Юра Андерсон был мрачен и много пил. Он получил назначение в бухту Павловского в несуществующую МТЧ.
— Все пропало. Адмиральские орлы уже не для нас… Будем мыкаться по складам и арсеналам. Нужно было тогда идти в ракетчики. Борис обещал посодействовать через отца, что все мы будем на кораблях. А что получилось? Вот только спирт у нас будет без ограничений. Тоже, конечно, не плохо.
— Пойдем в науку, — утешил Гена, — мы хоть при технике. Вот мой однокашник Вадим Чесноков попал в Управление к «головастикам». Служит в Улиссе. Только тем и занят, что стены красит. В колерах соображает. И спирт им не положен. А наши Юра Зархин и Витя Марков уже в МТУ. Начальство. От инженеров цеха до офицеров МТУ флота мы уже распределились. Будем теперь «всплывать», — он разлил шампанское, — скоро Новый год. Нужно не прозевать.
На столе стояла миска с красной икрой и ложками. Это Люся ухитрилась купить мороженую горбушу. Все рыбины попались с икрой, как по заказу. Масло привез Юра из войсковой части — паек. Его в продаже почти не было. Зато было много сайры и морской капусты. Претензий на закуску не поступало. С боем часов все встали и прокричали: «Ура!» Прощай, 1960 год. Прощай, Система! Мы вступали в новую жизнь!
Путь минера тернист, извилист, непредсказуем. Важны время и место старта, но мы их не выбираем. Лучше, конечно, начинать с первого отсека подводной лодки или со шкафута корабля. Тогда очевидный путь наверх — в отцы командиры. Нужны желание, порядок в голове, нервы как канаты, поставленный голос и подобающая осанка. Еще умеренная разносторонность: «место» — как штурман, «полетное задание» — как ракетчик, «целик» — как артиллерист, «угол упреждения» — как торпедист, «дистанцию» — как начальник РТС, «метацентрическую высоту» — как механик. Жизнь по принципу — сначала корабль, потом дом. Рабочий день не нормирован. Все строго по Уставу и инструкции и масса адмиральских должностей у вас на горизонте. Назовем этих минеров «минными пассионариями». Их много. В виртуальном минном храме они образуют наипочетнейший иконостас мастеров торпедного удара во главе с адмиралом Макаровым С. О.

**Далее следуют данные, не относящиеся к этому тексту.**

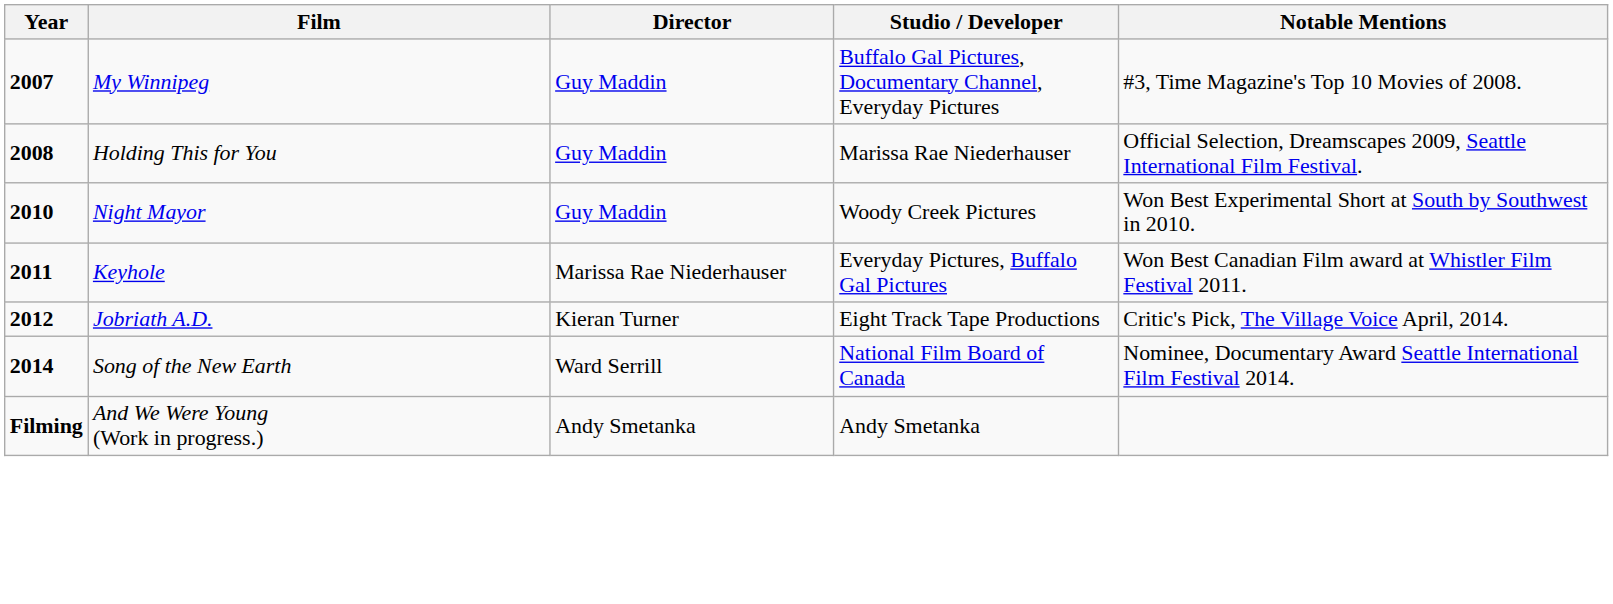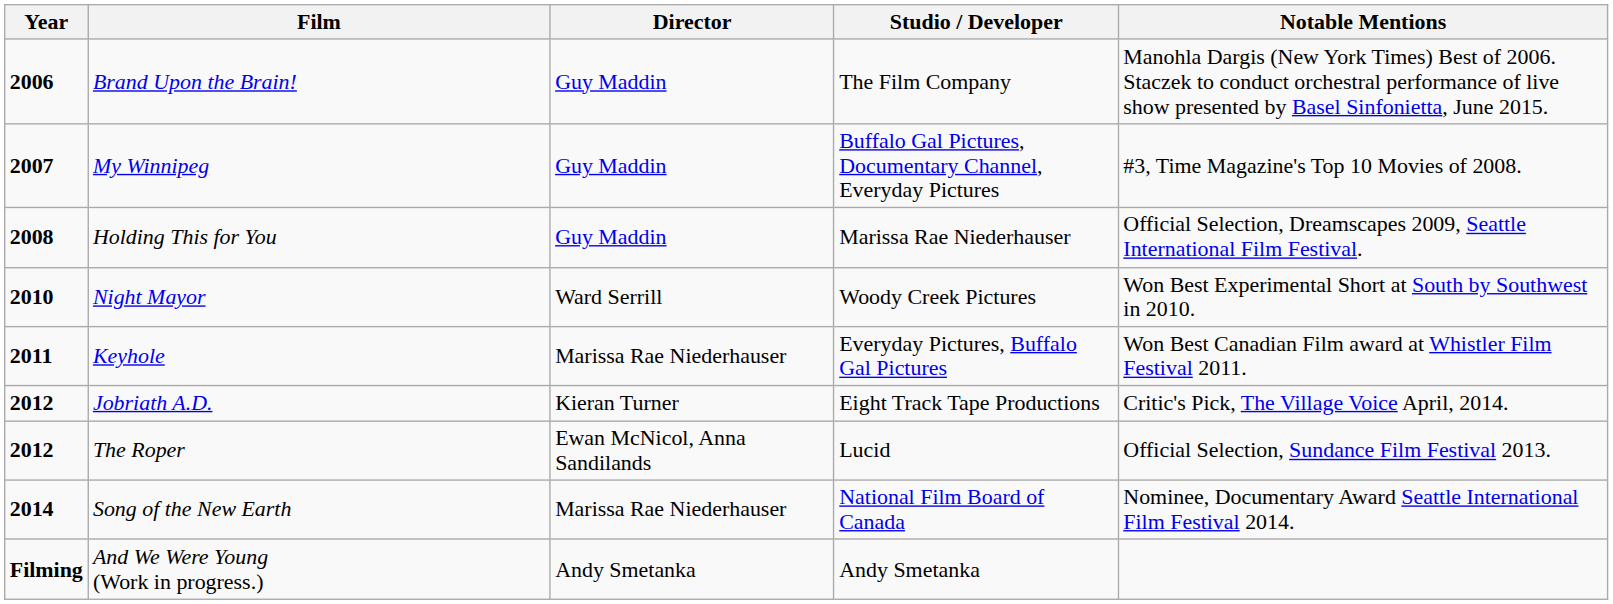+ row: 2006 | Brand Upon the Brain! | Guy Maddin | The Film Company | Manohla Dargis (New York Times) Best of 2006. Staczek to conduct orchestral performance of live show presented by Basel Sinfonietta, June 2015.
Night Mayor | Director: Guy Maddin -> Ward Serrill
+ row: 2012 | The Roper | Ewan McNicol, Anna Sandilands | Lucid | Official Selection, Sundance Film Festival 2013.
Song of the New Earth | Director: Ward Serrill -> Marissa Rae Niederhauser
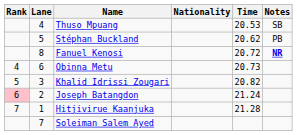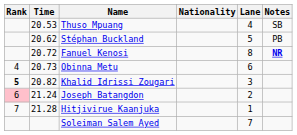columns swapped: Lane <-> Time
Khalid Idrissi Zougari | Rank: normal -> bold
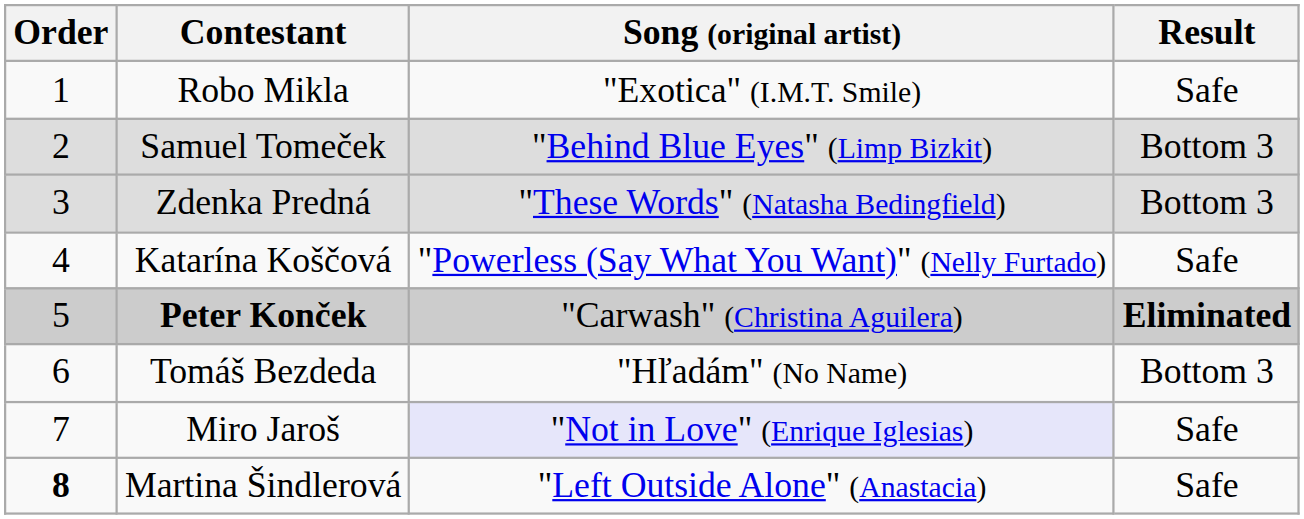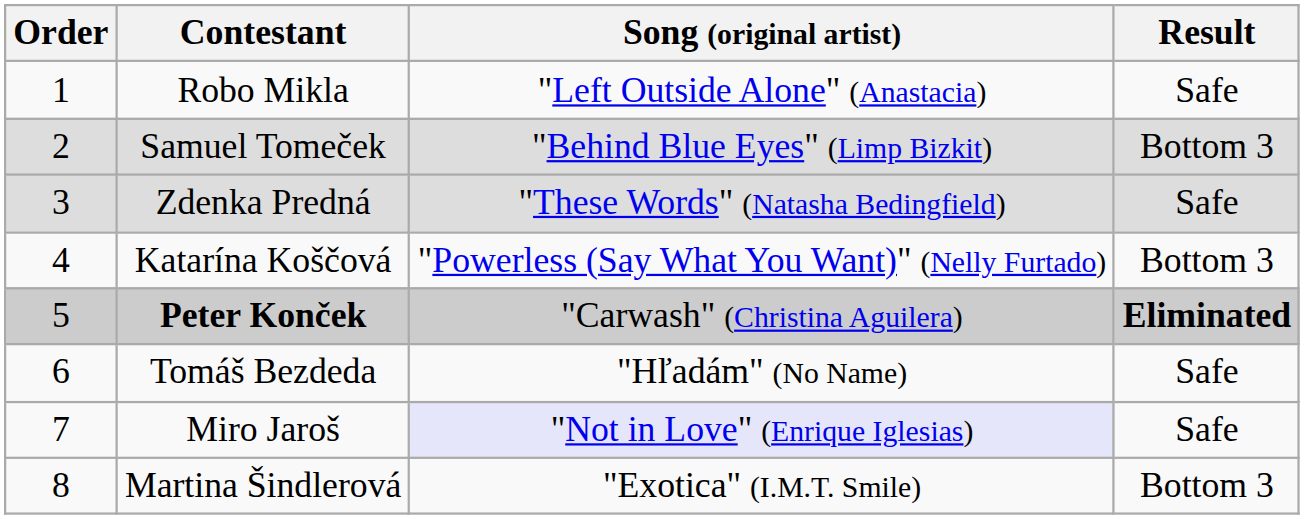Robo Mikla | Song (original artist): "Exotica" (I.M.T. Smile) -> "Left Outside Alone" (Anastacia)
Zdenka Predná | Result: Bottom 3 -> Safe
Katarína Koščová | Result: Safe -> Bottom 3
Tomáš Bezdeda | Result: Bottom 3 -> Safe
Martina Šindlerová | Order: bold -> normal
Martina Šindlerová | Song (original artist): "Left Outside Alone" (Anastacia) -> "Exotica" (I.M.T. Smile)
Martina Šindlerová | Result: Safe -> Bottom 3
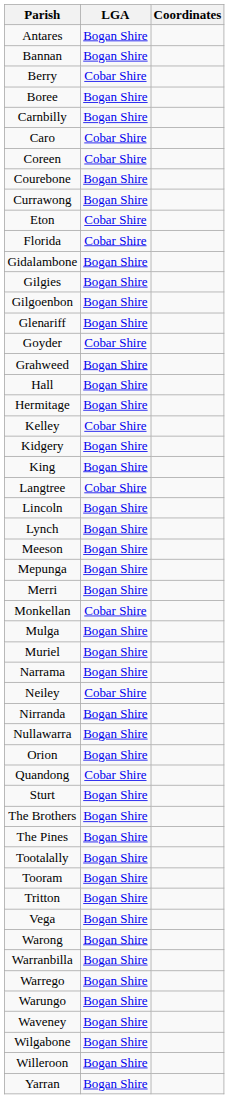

С той же исходной точки второй очевидный путь — во флагминские специалисты. Нужны желание, порядок в голове и нервах. Осанка не повредит, ну а голос — не в театре. Еще крайняя односторонность — преданность профессии. Жизнь по принципу — думай об оружии на работе и дома. Рабочий день иногда не нормирован. Все по инструкции, не творите и не дерзайте и масса «каперангских» должностей у вас впереди, а также две-три адмиральских на всех. Это правильные минеры. И возглавляет их первый флагмин российского флота адмирал Пилкин К. П.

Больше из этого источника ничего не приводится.